With this opening line to a poem commemorating the completion of the Battle Monument, July 4, 1837 constructed to honor the April 1775 skirmish between British and colonial troops, Emerson set out to compose a hymn to the first casualties of American independence. What he actually accomplished was to coin a phrase which has since become synonymous with the Revolutionary War. In addition, the phrase “shot heard round the world” has been endowed with an idiomatic elasticity allowing it to be re-appropriated to describe everything from the assassination which ignited World War I to a pennant-winning home-run in Major League Baseball.
All are needed by each one;
Nothing is fair or good alone.
These lines are representative of this poem’s theme as a whole and this poem is representative of Emerson’s underlying foundation of the Transcendentalist movement as a whole. This movement—outlined and given structure by Emerson in his essays—essentially boils down to the idea that the entire world is not a collection of rigidly constructed individual parts, but an ongoing process in which all parts are organically unified and inter-dependent upon another for the process of creation.

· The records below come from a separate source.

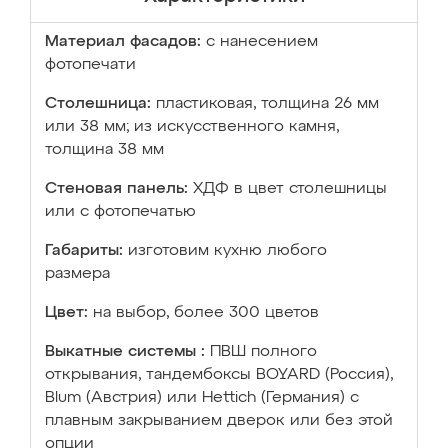
Материал фасадов:
с нанесением
фотопечати
Столешница:
пластиковая, толщина 26 мм
или 38 мм; из искусственного камня,
толщина 38 мм
Стеновая панель:
ХДФ в цвет столешницы
или с фотопечатью
Габариты:
изготовим кухню любого
размера
Цвет:
на выбор, более 300 цветов
Выкатные системы :
ПВШ полного
открывания, тандембоксы BOYARD (Россия),
Blum (Австрия) или Hettich (Германия) с
плавным закрыванием дверок или без этой
опции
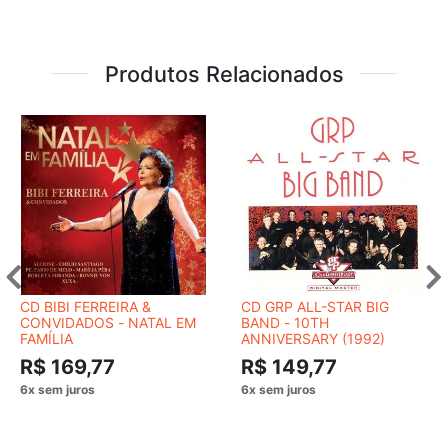
Produtos Relacionados
CD BIBI FERREIRA &
CD GRP ALL-STAR BIG
CONVIDADOS - NATAL EM
BAND - 10TH
FAMÍLIA
ANNIVERSARY (1992)
R$ 169,77
R$ 149,77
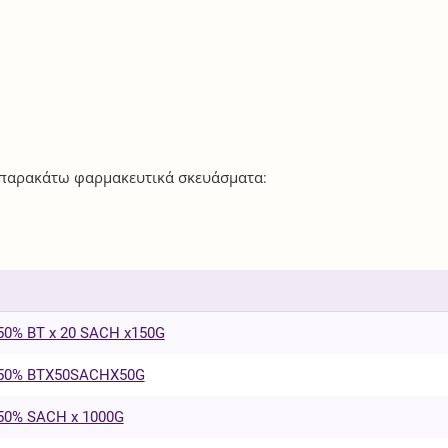
α παρακάτω φαρμακευτικά σκευάσματα:
0% BT x 20 SACH x150G
 50% BTX50SACHX50G
50% SACH x 1000G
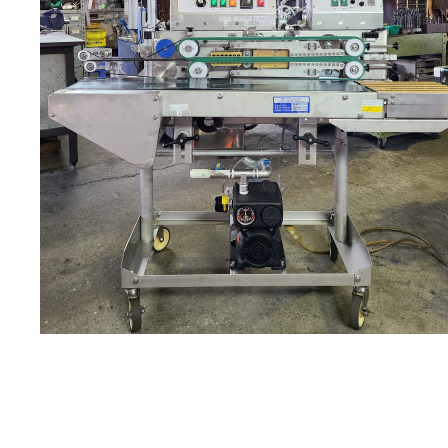
何度かこちらのブログでも取り上げさせて頂いておりま
ジがより持てるよう、動画編集しご紹介させて頂きま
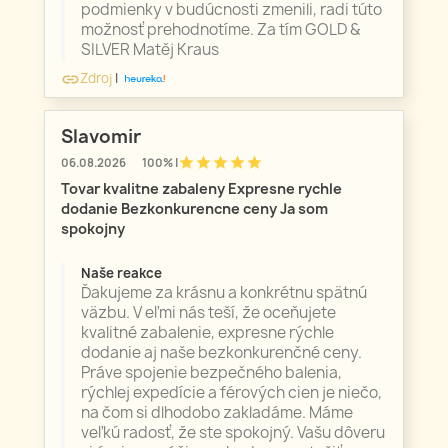
podmienky v budúcnosti zmenili, radi túto
možnosť prehodnotíme. Za tím GOLD &
SILVER Matěj Kraus
Zdroj
|
link
Slavomir
star
star
star
star
star
06.08.2026
100% |
Tovar kvalitne zabaleny Expresne rychle
dodanie Bezkonkurencne ceny Ja som
spokojny
Naše reakce
Ďakujeme za krásnu a konkrétnu spätnú
väzbu. V eľmi nás teší, že oceňujete
kvalitné zabalenie, expresne rýchle
dodanie aj naše bezkonkurenčné ceny.
Práve spojenie bezpečného balenia,
rýchlej expedície a férových cien je niečo,
na čom si dlhodobo zakladáme. Máme
veľkú radosť, že ste spokojný. Vašu dôveru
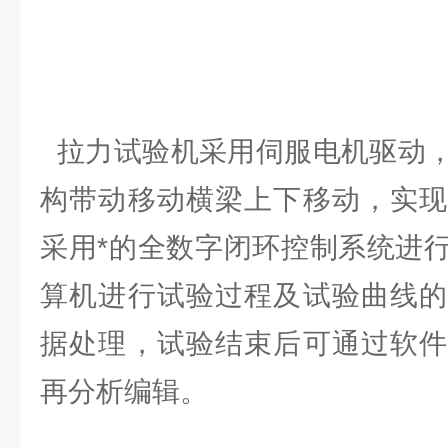
拉力试验机采用伺服电机驱动，
构带动移动横梁上下移动，实现
采用*的全数字闭环控制系统进
算机进行试验过程及试验曲线的
据处理，试验结束后可通过软件
再分析编辑。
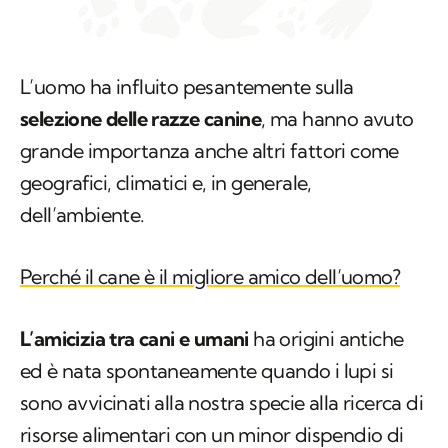
L’uomo ha influito pesantemente sulla
selezione delle razze canine
, ma hanno avuto
grande importanza anche altri fattori come
geografici, climatici e, in generale,
dell’ambiente.
Perché il cane è il migliore amico dell’uomo?
L’amicizia tra cani e umani
ha origini antiche
ed è nata spontaneamente quando i lupi si
sono avvicinati alla nostra specie alla ricerca di
risorse alimentari con un minor dispendio di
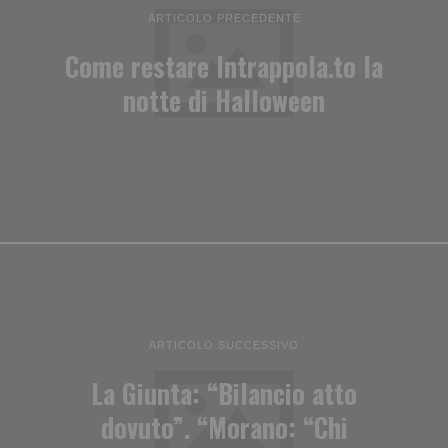
ARTICOLO PRECEDENTE
Come restare Intrappola.to la
notte di Halloween
ARTICOLO SUCCESSIVO
La Giunta: “Bilancio atto
dovuto”. “Morano: “Chi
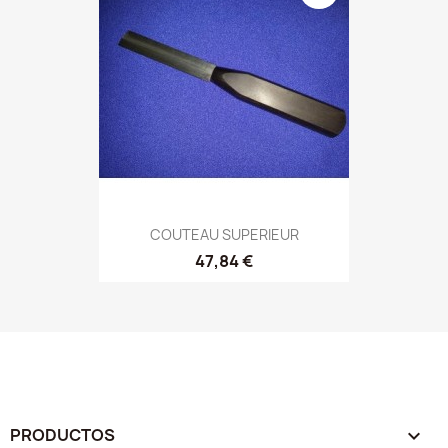
COUTEAU SUPERIEUR
47,84 €
PRODUCTOS

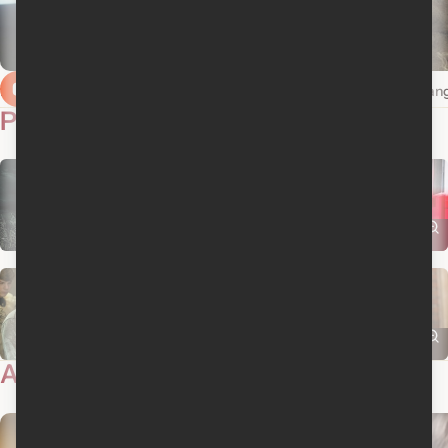
Bande-annonce en français
Bande-annonce en ang
Photos
8
Actualités
10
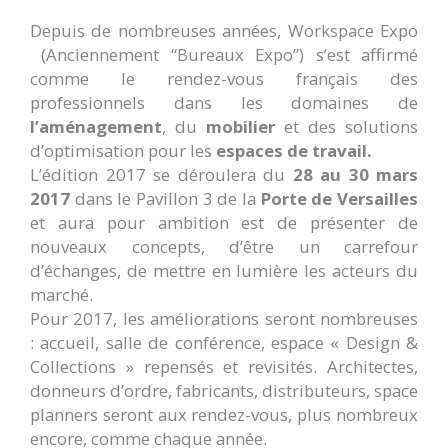
Depuis de nombreuses années, Workspace Expo
(Anciennement “Bureaux Expo”) s’est affirmé
comme le rendez-vous français des
professionnels dans les domaines de
l’aménagement
, du
mobilier
et des solutions
d’optimisation pour les
espaces de travail.
L’édition 2017 se déroulera du
28 au 30 mars
2017
dans le Pavillon 3 de la
Porte de Versailles
et aura pour ambition est de présenter de
nouveaux concepts, d’être un carrefour
d’échanges, de mettre en lumière les acteurs du
marché.
Pour 2017, les améliorations seront nombreuses
: accueil, salle de conférence, espace « Design &
Collections » repensés et revisités. Architectes,
donneurs d’ordre, fabricants, distributeurs, space
planners seront aux rendez-vous, plus nombreux
encore, comme chaque année.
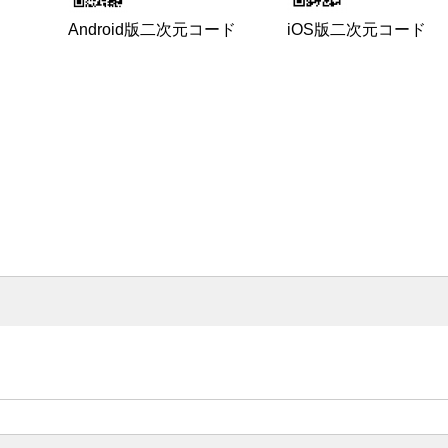
Android版二次元コード
iOS版二次元コード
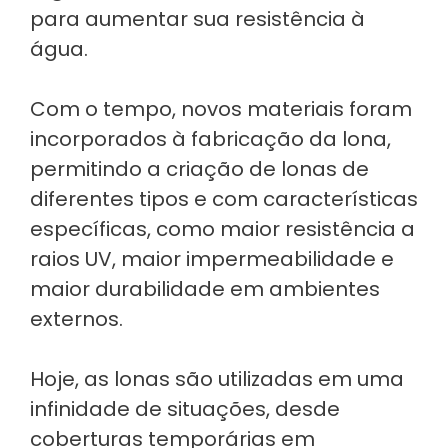
para aumentar sua resistência à
água.
Com o tempo, novos materiais foram
incorporados à fabricação da lona,
permitindo a criação de lonas de
diferentes tipos e com características
específicas, como maior resistência a
raios UV, maior impermeabilidade e
maior durabilidade em ambientes
externos.
Hoje, as lonas são utilizadas em uma
infinidade de situações, desde
coberturas temporárias em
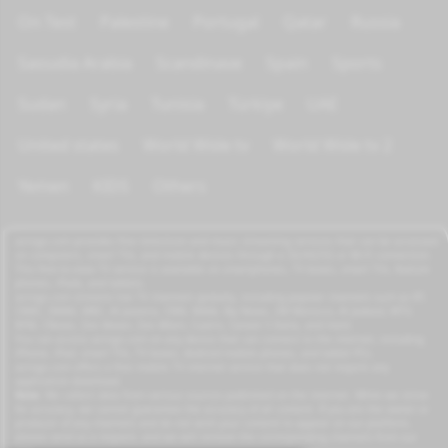
On Test
Palestine
Portugal
Qatar
Russia
Saoudia Arabia
Scandinave
Spain
Sports
Sudan
Syria
Tunisia
Türkiye
UAE
United states
World Wide tv
World Wide tv 2
Yemen
KIDS
Others
azrogo.com provides free television and music streaming services that can be accessed
on computers, smart TVs, and mobile devices through a 3G/4G/5G or Wi-Fi connection.
This free-to-view TV service is available on smartphones, TV boxes, smart TVs, feature
phones, iPads, and tablets.
azrogo.com streams live TV channels globally, including popular channels such as RT,
CNBC, DMAX, MBC, Al Jazeera, CNN, NASA, Sky News, 2M Morocco, Al Jadeed, MTV,
BFM, CNews, Zee Alwan, Zee Aflam, Cuatro, Canale 5 Italia, and more.
You can access azrogo.com on any device that can connect to the internet, including
iPhone, iPad, smart TVs, TV boxes, Android mobile phones, and tablet PCs.
azrogo.com offers a free mobile TV internet service that does not require any
application download.
Note:
We collect data from various sources published on the internet. While we strive
for accuracy, we cannot guarantee the accuracy of all content. If you are the owner or
producer of any channels and do not wish your content to appear on our platform,
please send us a request, and we will remove the corresponding channels from our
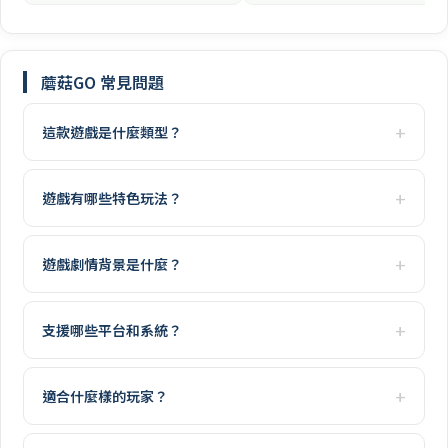
蘑菇GO 常見問題
這款遊戲是什麼類型？
遊戲有哪些特色玩法？
遊戲劇情背景是什麼？
支援哪些平台和系統？
適合什麼樣的玩家？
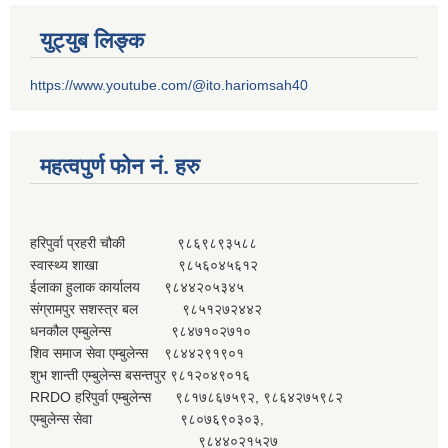
युट्युब लिङ्क
https://www.youtube.com/@ito.hariomsah40
महत्वपुर्ण फोन नं. हरु
हरिपुर्वा प्रहरी चौकी ९८६९८९३५८८
स्वास्थ्य शाखा ९८५६०४५६१२
ईलाका हुलाक कार्यालय ९८४४२०५३४५
संग्रामपुर सशस्त्र बल ९८५१२७२४४२
धनकौल एम्बुलेन्स ९८४७१०२७१०
शिव समाज सेवा एम्बुलेन्स ९८४४२९१९०१
शुभ शान्ती एम्बुलेन्स बसन्तपुर ९८१२०४९०१६
RRDO हरिपुर्वा एम्बुलेन्स ९८१७८६७५९२, ९८६४२७५९८२
एम्बुलेन्स सेवा ९८०७६९०३०३,
९८४४०२१५२७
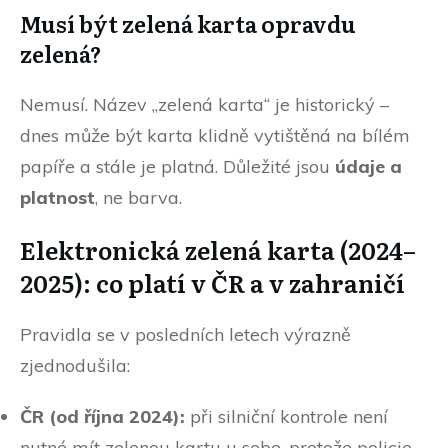
Musí být zelená karta opravdu
zelená?
Nemusí. Název „zelená karta“ je historický –
dnes může být karta klidně vytištěná na bílém
papíře a stále je platná. Důležité jsou
údaje a
platnost
, ne barva.
Elektronická zelená karta (2024–
2025): co platí v ČR a v zahraničí
Pravidla se v posledních letech výrazně
zjednodušila:
ČR (od října 2024):
při silniční kontrole není
nutné mít zelenou kartu u sebe, protože policie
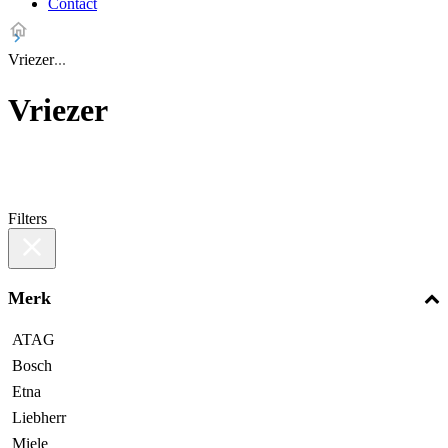
Contact
Vriezer
Vriezer
Filters
Merk
ATAG
Bosch
Etna
Liebherr
Miele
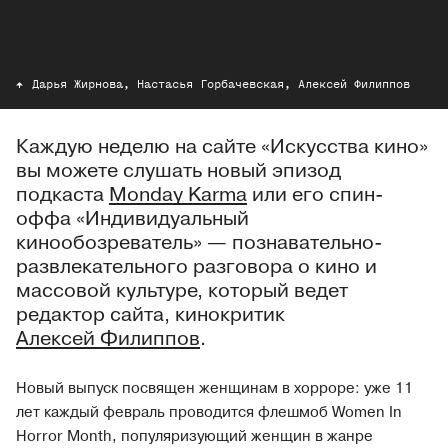
Дарья Жирнова, Настасья Горбачевская, Алексей Филиппов
Каждую неделю на сайте «Искусства кино»
вы можете слушать новый эпизод
подкаста
Monday Karma
или его спин-
оффа «Индивидуальный
кинообозреватель» — познавательно-
развлекательного разговора о кино и
массовой культуре, который ведет
редактор сайта, кинокритик
Алексей Филиппов
.
Новый выпуск посвящен женщинам в хорроре: уже 11
лет каждый февраль проводится флешмоб Women In
Horror Month, популяризующий женщин в жанре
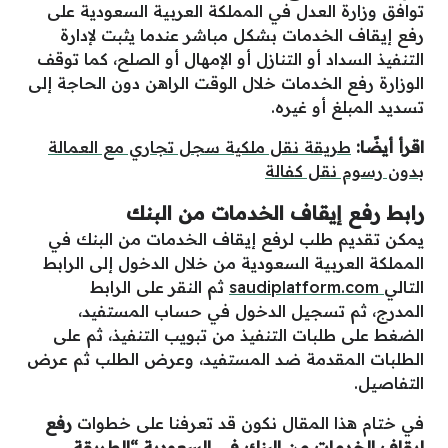
توافق وزارة العدل في المملكة العربية السعودية على
رفع إيقاف الخدمات بشكل مباشر عندما يثبت لإدارة
التنفيذ السداد أو التنازل أو الإمهال أو الصلح، كما توقف
الوزارة رفع الخدمات خلال الوقت الراهن دون الحاجة إلى
تسديد المبلغ أو غيره.
اقرأ أيضًا:
طريقة نقل ملكية سجل تجاري مع العمالة
بدون رسوم نقل كفالة
رابط رفع إيقاف الخدمات من البنك
يمكن تقديم طلب لرفع إيقاف الخدمات من البنك في
المملكة العربية السعودية من خلال الدخول إلى الرابط
التالي
saudiplatform.com
ثم النقر على الرابط
المدرج، ثم تسجيل الدخول في حساب المستفيد،
الضغط على طلبات التنفيذ من تبويب التنفيذ، ثم على
الطلبات المقدمة ضد المستفيد، وعرض الطلب ثم عرض
التفاصيل.
في ختام هذا المقال نكون قد تعرفنا على خطوات
رفع
إيقاف الخدمات من البنك في السعودية “الطريقة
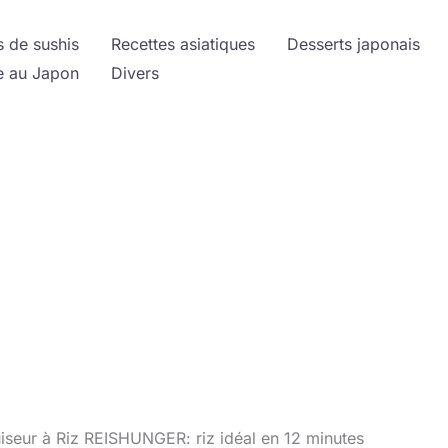
s de sushis
Recettes asiatiques
Desserts japonais
 au Japon
Divers
iseur à Riz REISHUNGER: riz idéal en 12 minutes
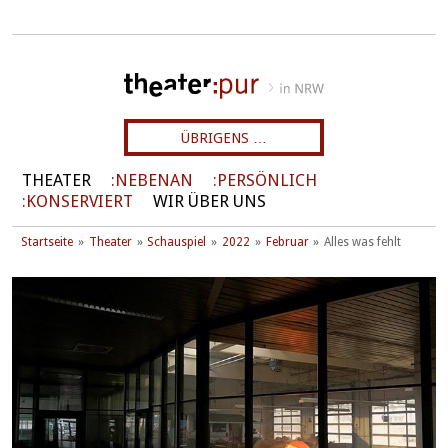
ÜBRIGENS …
THEATER
NEBENAN
PERSÖNLICH
KONSERVIERT
WIR ÜBER UNS
Startseite
Theater
Schauspiel
2022
Februar
Alles was fehlt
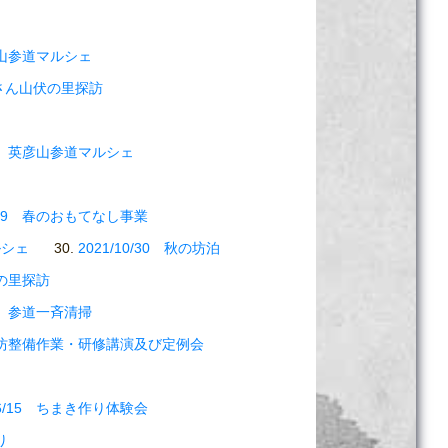
英彦山参道マルシェ
ひこさん山伏の里探訪
/12 英彦山参道マルシェ
4/09 春のおもてなし事業
ルシェ
2021/10/30 秋の坊泊
伏の里探訪
/04 参道一斉清掃
 増了坊整備作業・研修講演及び定例会
/06/15 ちまき作り体験会
り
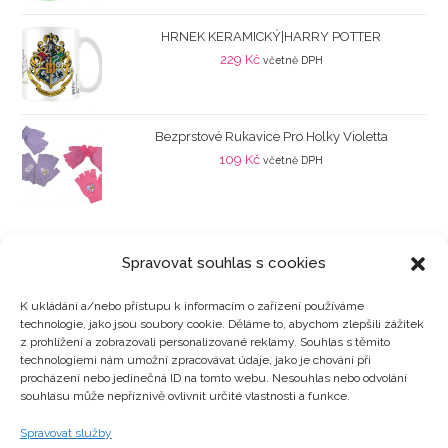
HRNEK KERAMICKÝ|HARRY POTTER
229
Kč
včetně DPH
Bezprstové Rukavice Pro Holky Violetta
109
Kč
včetně DPH
Spravovat souhlas s cookies
K ukládání a/nebo přístupu k informacím o zařízení používáme
technologie, jako jsou soubory cookie. Děláme to, abychom zlepšili zážitek
Kategorie produktů
z prohlížení a zobrazovali personalizované reklamy. Souhlas s těmito
technologiemi nám umožní zpracovávat údaje, jako je chování při
procházení nebo jedinečná ID na tomto webu. Nesouhlas nebo odvolání
souhlasu může nepříznivě ovlivnit určité vlastnosti a funkce.
Zajímavosti
Spravovat služby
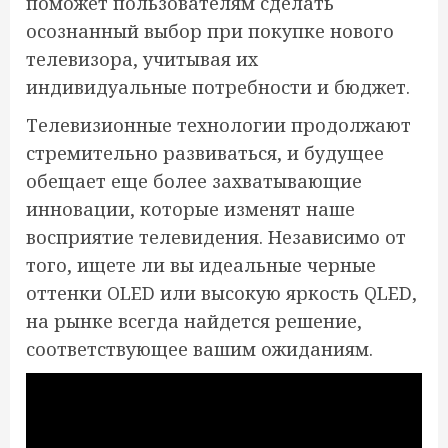
поможет пользователям сделать
осознанный выбор при покупке нового
телевизора, учитывая их
индивидуальные потребности и бюджет.
Телевизионные технологии продолжают
стремительно развиваться, и будущее
обещает еще более захватывающие
инновации, которые изменят наше
восприятие телевидения. Независимо от
того, ищете ли вы идеальные черные
оттенки OLED или высокую яркость QLED,
на рынке всегда найдется решение,
соответствующее вашим ожиданиям.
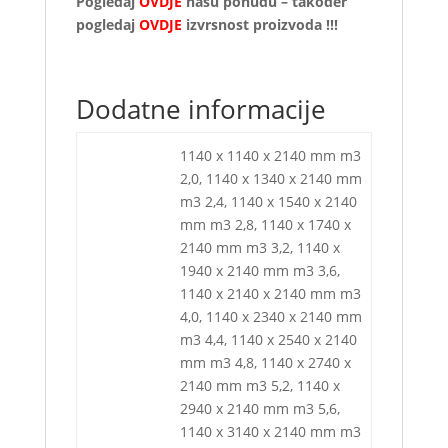
Pogledaj
OVDJE
našu ponudu – također
pogledaj
OVDJE
izvrsnost proizvoda !!!
Dodatne informacije
1140 x 1140 x 2140 mm m3
2,0, 1140 x 1340 x 2140 mm
m3 2,4, 1140 x 1540 x 2140
mm m3 2,8, 1140 x 1740 x
2140 mm m3 3,2, 1140 x
1940 x 2140 mm m3 3,6,
1140 x 2140 x 2140 mm m3
4,0, 1140 x 2340 x 2140 mm
m3 4,4, 1140 x 2540 x 2140
mm m3 4,8, 1140 x 2740 x
2140 mm m3 5,2, 1140 x
2940 x 2140 mm m3 5,6,
1140 x 3140 x 2140 mm m3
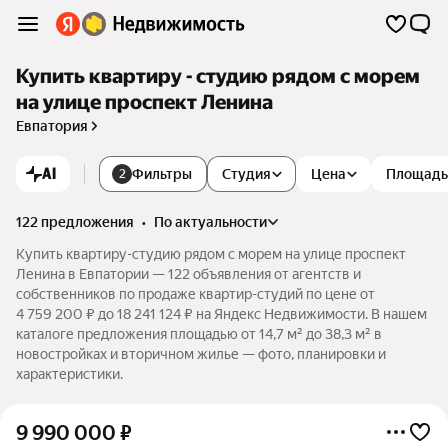
Купить квартиру - студию рядом с морем
на улице проспект Ленина
Евпатория
AI
Фильтры
Студия
Цена
Площадь
2
122 предложения
•
по актуальности
Купить квартиру-студию рядом с морем на улице проспект
Ленина в Евпатории — 122 объявления от агентств и
собственников по продаже квартир-студий по цене от
4 759 200 ₽ до 18 241 124 ₽ на Яндекс Недвижимости. В нашем
каталоге предложения площадью от 14,7 м² до 38,3 м² в
новостройках и вторичном жилье — фото, планировки и
характеристики.
9 990 000
₽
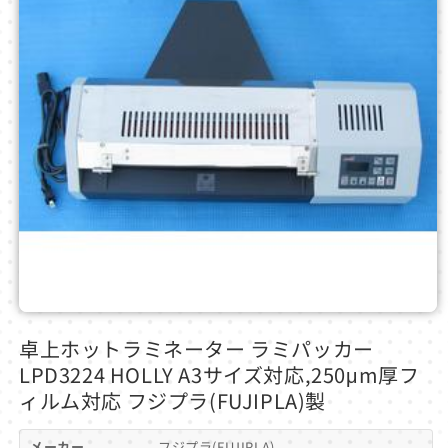
モ
ー
卓上ホットラミネーター ラミパッカー
ダ
LPD3224 HOLLY A3サイズ対応,250μm厚フ
ル
で
ィルム対応 フジプラ(FUJIPLA)製
メ
デ
メーカー
フジプラ(FUJIPLA)
ィ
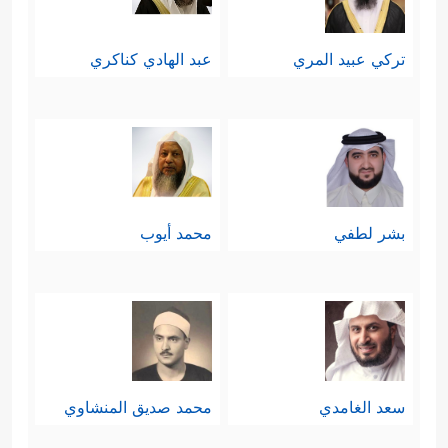
تركي عبيد المري
عبد الهادي كناكري
بشر لطفي
محمد أيوب
سعد الغامدي
محمد صديق المنشاوي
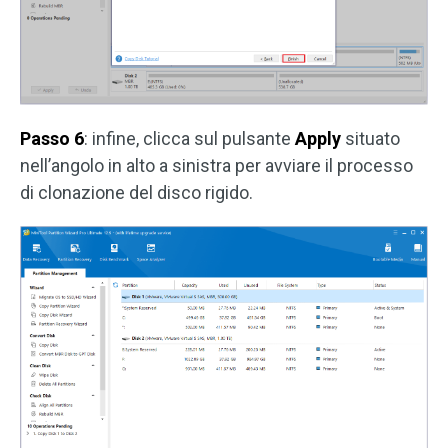
Passo 6
: infine, clicca sul pulsante
Apply
situato
nell’angolo in alto a sinistra per avviare il processo
di clonazione del disco rigido.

The sled and traveller stopped, the courier's feet
Delayed, all friends shut out, the housemates sit
Around the radiant fireplace, enclosed
In a tumultuous privacy of storm.
The Snow-Storm” has long been one of Emerson’s most anthologized poems. Its appearance in textbooks affords students a prime opportunity to study the celebration of nature as a thing of beauty which is another fundamental aspect of Transcendentalist thought. This excerpt becomes key to that element with its portrayal of those inside a farmhouse turning their back to the aesthetic quality of the snow outside as they focus their attentions on more mundane and prosaic matters.
Gravely it broods apart on joy,
And, truth to tell, amused by pain.
This is not an excerpt, but the poem in full. The epigrammatic nature of the poem would seem to insist that it is the poet’s final word on the subject of intellect. But that is not necessarily so because…
Go, speed the stars of Thought
On to their shining goals;—
The sower scatters broad his seed;
The wheat thou strew'st be souls.
Here is another poem in its entirety which shares the title “Intellect.” This examination of intellect reveals the poetic side of Emerson whereas the above poem with the same title is more reflective of the philosophical author of Transcendentalist essays.